Start of INPUT DATA

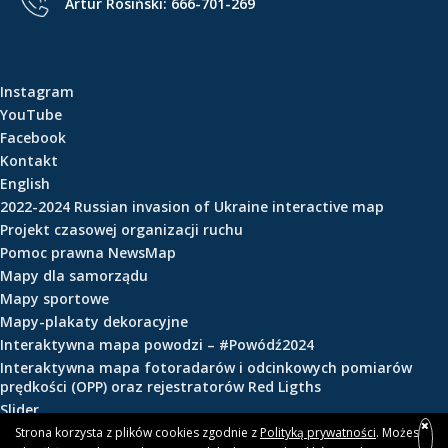
Artur Rosiński:
666-701-269
e
ś
c
i
Instagram
YouTube
Facebook
Kontakt
English
2022-2024 Russian invasion of Ukraine interactive map
Projekt czasowej organizacji ruchu
Pomoc prawna NewsMap
Mapy dla samorządu
Mapy sportowe
Mapy-plakaty dekoracyjne
Interaktywna mapa powodzi – #Powódź2024
Interaktywna mapa fotoradarów i odcinkowych pomiarów
prędkości (OPP) oraz rejestratorów Red Ligths
Slider
Strona korzysta z plików cookies zgodnie z
Polityką prywatności
. Możesz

End of INPUT DATA

Revise the rows by putting "Mapy turystyczne" in place of "Mapy sportowe" and changing nothing else. Leave the pictures out of your answer.

Artur Rosiński:
666-701-269
e
ś
c
i
Instagram
YouTube
Facebook
Kontakt
English
2022-2024 Russian invasion of Ukraine interactive map
Projekt czasowej organizacji ruchu
Pomoc prawna NewsMap
Mapy dla samorządu
Mapy turystyczne
Mapy-plakaty dekoracyjne
Interaktywna mapa powodzi – #Powódź2024
Interaktywna mapa fotoradarów i odcinkowych pomiarów
prędkości (OPP) oraz rejestratorów Red Ligths
Slider
Strona korzysta z plików cookies zgodnie z
Polityką prywatności
. Możesz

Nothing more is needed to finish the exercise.